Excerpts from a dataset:
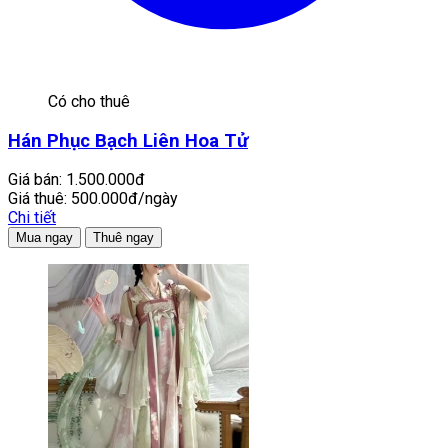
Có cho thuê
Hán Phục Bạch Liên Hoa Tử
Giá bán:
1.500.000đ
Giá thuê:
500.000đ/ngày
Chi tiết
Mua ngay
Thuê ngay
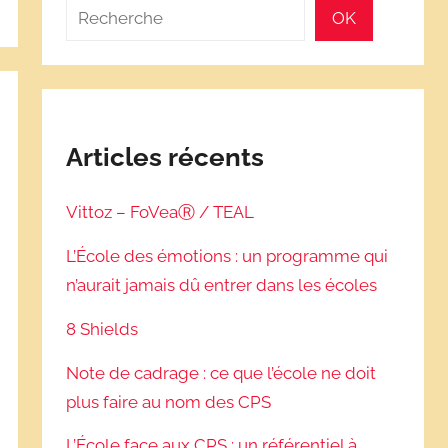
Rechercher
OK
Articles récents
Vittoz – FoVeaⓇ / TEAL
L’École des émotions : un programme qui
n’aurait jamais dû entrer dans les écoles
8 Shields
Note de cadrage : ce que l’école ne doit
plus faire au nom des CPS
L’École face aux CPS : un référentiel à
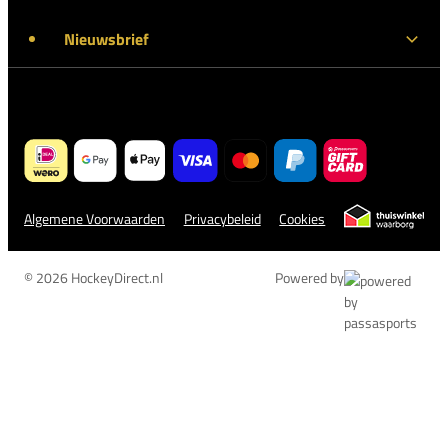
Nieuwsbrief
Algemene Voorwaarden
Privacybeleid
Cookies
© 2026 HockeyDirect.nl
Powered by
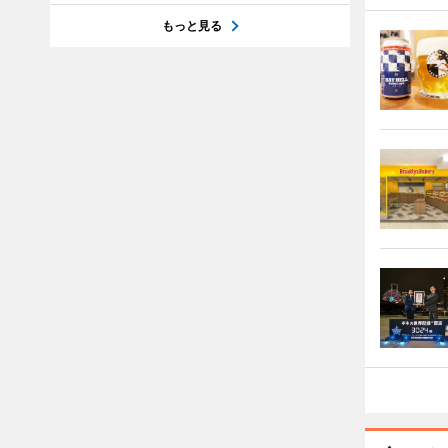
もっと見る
* * *
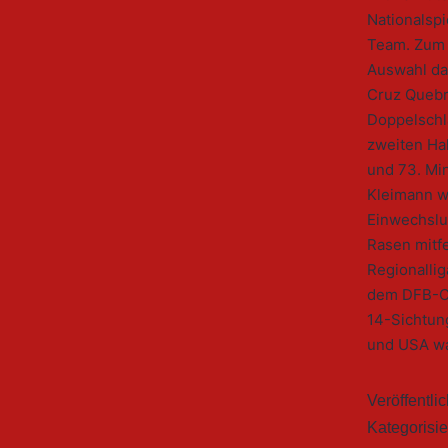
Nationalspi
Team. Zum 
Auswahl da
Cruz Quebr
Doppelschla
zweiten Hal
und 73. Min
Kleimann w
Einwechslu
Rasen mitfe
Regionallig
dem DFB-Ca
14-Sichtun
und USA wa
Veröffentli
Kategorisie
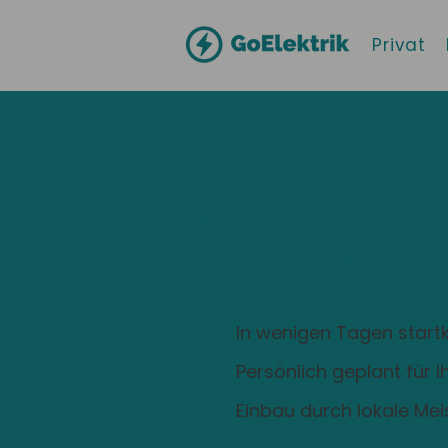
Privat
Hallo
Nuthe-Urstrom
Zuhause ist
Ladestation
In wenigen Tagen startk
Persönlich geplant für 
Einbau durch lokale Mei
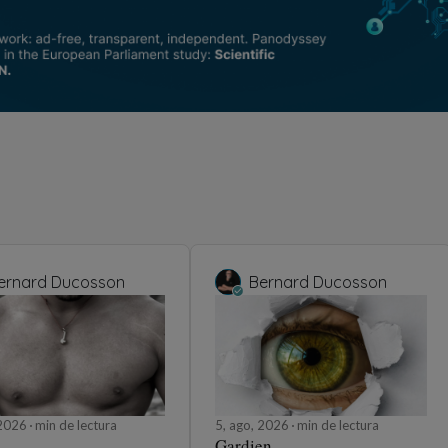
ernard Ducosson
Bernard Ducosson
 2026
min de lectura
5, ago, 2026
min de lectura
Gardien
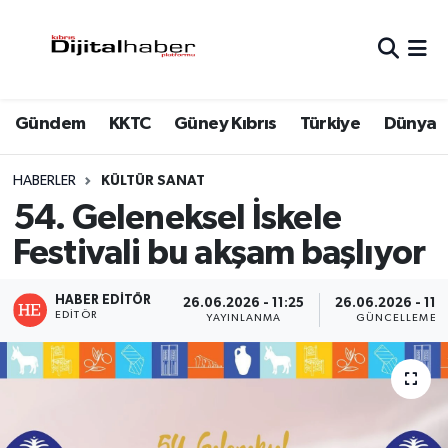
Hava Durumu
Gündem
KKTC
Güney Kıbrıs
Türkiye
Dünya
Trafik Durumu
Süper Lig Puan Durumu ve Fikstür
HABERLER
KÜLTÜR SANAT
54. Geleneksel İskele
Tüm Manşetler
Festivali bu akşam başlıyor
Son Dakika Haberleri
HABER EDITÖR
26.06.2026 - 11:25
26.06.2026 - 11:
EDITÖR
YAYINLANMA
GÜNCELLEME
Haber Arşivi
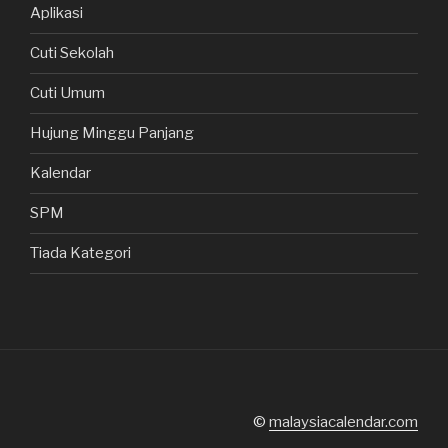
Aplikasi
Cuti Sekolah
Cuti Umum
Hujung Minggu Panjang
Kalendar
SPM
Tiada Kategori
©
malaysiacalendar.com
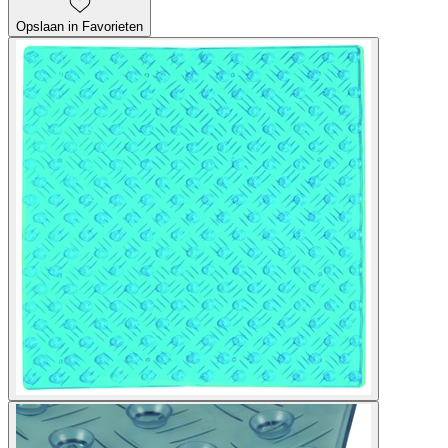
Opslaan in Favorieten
* * *
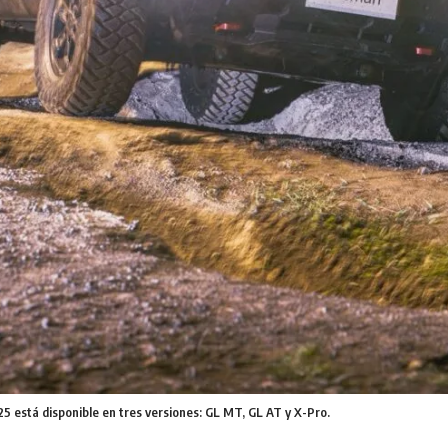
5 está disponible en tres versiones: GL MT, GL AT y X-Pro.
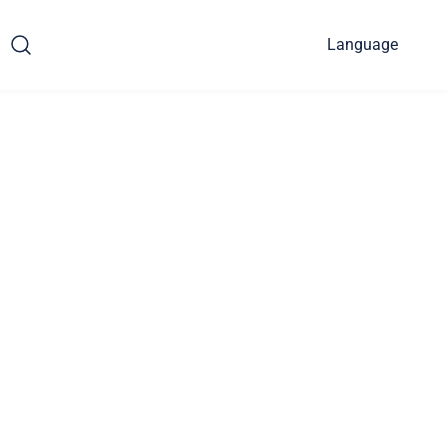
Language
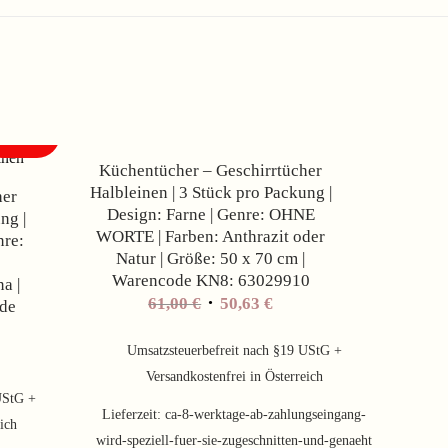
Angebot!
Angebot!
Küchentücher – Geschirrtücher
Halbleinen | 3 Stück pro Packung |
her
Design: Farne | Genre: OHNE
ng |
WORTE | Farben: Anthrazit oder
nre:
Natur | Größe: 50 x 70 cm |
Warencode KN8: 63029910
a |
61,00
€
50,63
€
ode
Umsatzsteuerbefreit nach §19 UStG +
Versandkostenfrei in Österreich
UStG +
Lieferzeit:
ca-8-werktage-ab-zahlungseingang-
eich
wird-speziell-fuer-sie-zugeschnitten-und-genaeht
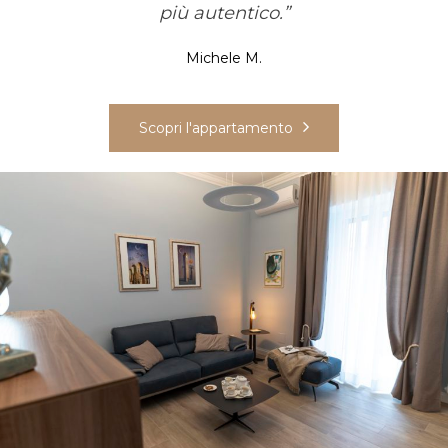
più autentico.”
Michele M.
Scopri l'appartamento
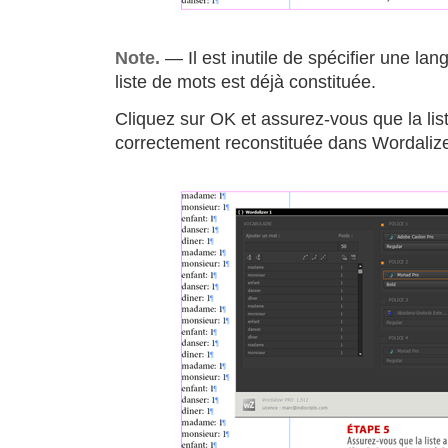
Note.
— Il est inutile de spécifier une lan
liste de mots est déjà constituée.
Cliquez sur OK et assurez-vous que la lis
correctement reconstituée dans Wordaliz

Work task: Give every line of the listing from the one containing "Nationalspi" down to and including the one containing "malaysiacalendar.com" as a Markdown table with the columns No. and Line. Skip blank lines and leave out the pictures.

Exercise response:
| No. | Line |
|---|---|
| 1 | Nationalspi |
| 2 | Team. Zum  |
| 3 | Auswahl da |
| 4 | Cruz Quebr |
| 5 | Doppelschla |
| 6 | zweiten Hal |
| 7 | und 73. Min |
| 8 | Kleimann w |
| 9 | Einwechslu |
| 10 | Rasen mitfe |
| 11 | Regionallig |
| 12 | dem DFB-Ca |
| 13 | 14-Sichtun |
| 14 | und USA wa |
| 15 | Veröffentli |
| 16 | Kategorisie |
| 17 | Privat |
| 18 | Hallo |
| 19 | Nuthe-Urstrom |
| 20 | Zuhause ist |
| 21 | Ladestation |
| 22 | In wenigen Tagen startk |
| 23 | Persönlich geplant für  |
| 24 | Einbau durch lokale Mei |
| 25 | ernard Ducosson |
| 26 | Bernard Ducosson |
| 27 |  2026 |
| 28 | min de lectura |
| 29 | 5, ago, 2026 |
| 30 | min de lectura |
| 31 | Gardien |
| 32 | Hava Durumu |
| 33 | Gündem |
| 34 | KKTC |
| 35 | Güney Kıbrıs |
| 36 | Türkiye |
| 37 | Dünya |
| 38 | Trafik Durumu |
| 39 | Süper Lig Puan Durumu ve Fikstür |
| 40 | HABERLER |
| 41 | KÜLTÜR SANAT |
| 42 | 54. Geleneksel İskele |
| 43 | Tüm Manşetler |
| 44 | Festivali bu akşam başlıyor |
| 45 | Son Dakika Haberleri |
| 46 | HABER EDITÖR |
| 47 | 26.06.2026 - 11:25 |
| 48 | 26.06.2026 - 11: |
| 49 | EDITÖR |
| 50 | YAYINLANMA |
| 51 | GÜNCELLEME |
| 52 | Haber Arşivi |
| 53 | Aplikasi |
| 54 | Cuti Sekolah |
| 55 | Cuti Umum |
| 56 | Hujung Minggu Panjang |
| 57 | Kalendar |
| 58 | SPM |
| 59 | Tiada Kategori |
| 60 | © |
| 61 | malaysiacalendar.com |